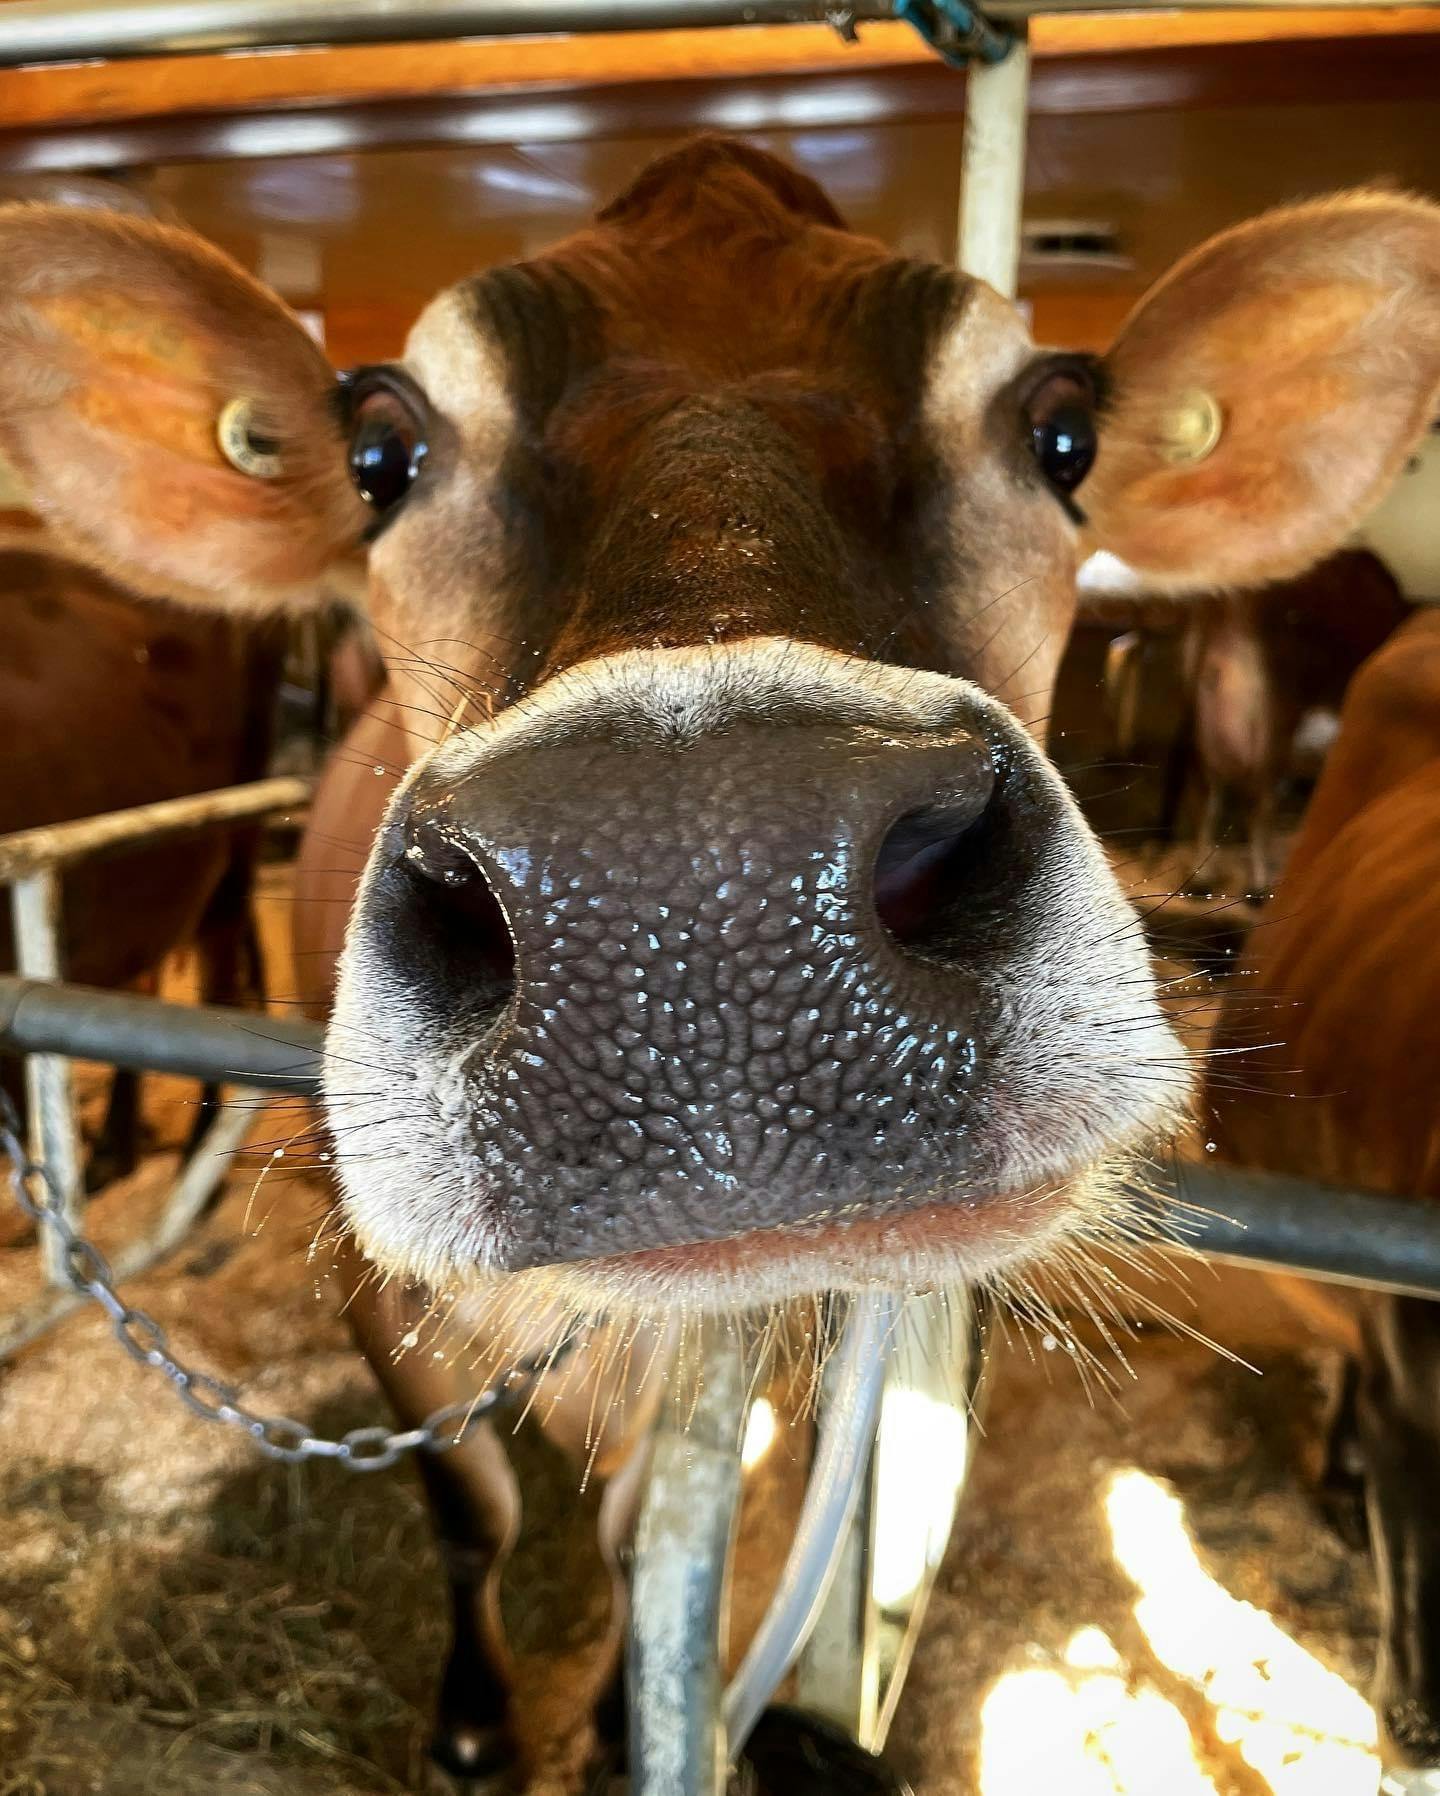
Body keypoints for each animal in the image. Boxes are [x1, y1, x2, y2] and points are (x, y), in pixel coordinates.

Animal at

.....

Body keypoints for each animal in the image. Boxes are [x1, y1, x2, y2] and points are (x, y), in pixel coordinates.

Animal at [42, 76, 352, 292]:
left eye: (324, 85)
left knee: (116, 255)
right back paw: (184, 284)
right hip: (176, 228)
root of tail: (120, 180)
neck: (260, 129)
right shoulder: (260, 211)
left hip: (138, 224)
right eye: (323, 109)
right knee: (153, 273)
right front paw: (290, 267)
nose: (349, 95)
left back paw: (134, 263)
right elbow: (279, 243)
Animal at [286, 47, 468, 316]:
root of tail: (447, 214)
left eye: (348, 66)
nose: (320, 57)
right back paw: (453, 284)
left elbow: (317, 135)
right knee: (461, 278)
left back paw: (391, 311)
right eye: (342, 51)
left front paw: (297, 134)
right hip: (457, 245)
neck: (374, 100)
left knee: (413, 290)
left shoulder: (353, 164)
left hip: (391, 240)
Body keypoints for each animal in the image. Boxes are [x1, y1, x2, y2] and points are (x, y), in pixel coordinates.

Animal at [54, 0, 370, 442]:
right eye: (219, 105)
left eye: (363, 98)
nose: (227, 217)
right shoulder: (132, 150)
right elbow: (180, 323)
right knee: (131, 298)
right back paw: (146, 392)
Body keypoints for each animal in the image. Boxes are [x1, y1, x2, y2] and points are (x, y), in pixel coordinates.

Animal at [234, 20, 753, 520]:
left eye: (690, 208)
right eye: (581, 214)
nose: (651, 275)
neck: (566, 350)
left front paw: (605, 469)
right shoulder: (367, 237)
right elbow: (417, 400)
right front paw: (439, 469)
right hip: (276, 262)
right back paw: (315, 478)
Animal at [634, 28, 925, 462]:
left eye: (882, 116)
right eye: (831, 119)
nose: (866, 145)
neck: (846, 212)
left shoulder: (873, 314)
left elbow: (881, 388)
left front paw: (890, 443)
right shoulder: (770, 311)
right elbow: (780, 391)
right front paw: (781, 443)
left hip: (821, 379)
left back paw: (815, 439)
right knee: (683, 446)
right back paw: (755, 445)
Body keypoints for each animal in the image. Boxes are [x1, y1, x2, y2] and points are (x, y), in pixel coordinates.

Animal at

.....

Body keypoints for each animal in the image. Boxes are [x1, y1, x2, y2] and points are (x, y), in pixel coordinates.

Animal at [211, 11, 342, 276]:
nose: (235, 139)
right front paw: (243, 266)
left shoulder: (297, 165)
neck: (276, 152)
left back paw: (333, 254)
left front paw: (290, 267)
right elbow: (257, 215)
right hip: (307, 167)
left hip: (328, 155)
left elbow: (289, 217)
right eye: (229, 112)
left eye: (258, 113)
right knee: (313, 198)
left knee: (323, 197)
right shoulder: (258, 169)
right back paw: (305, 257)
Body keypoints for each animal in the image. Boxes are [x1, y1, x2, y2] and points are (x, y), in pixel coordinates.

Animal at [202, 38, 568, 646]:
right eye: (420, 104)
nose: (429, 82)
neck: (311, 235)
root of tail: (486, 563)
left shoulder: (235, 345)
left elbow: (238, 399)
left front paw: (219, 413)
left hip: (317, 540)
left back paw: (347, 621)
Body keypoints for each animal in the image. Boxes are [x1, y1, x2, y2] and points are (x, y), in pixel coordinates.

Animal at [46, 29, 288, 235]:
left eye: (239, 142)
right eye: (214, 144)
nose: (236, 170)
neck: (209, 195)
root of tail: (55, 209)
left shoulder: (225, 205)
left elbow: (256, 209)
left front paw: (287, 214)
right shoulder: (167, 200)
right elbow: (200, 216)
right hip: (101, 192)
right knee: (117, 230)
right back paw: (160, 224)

.....

The result should be every line that contains "nose", copied from the entries.

nose: (349, 95)
nose: (320, 57)
nose: (227, 217)
nose: (651, 275)
nose: (866, 145)
nose: (235, 139)
nose: (429, 82)
nose: (236, 170)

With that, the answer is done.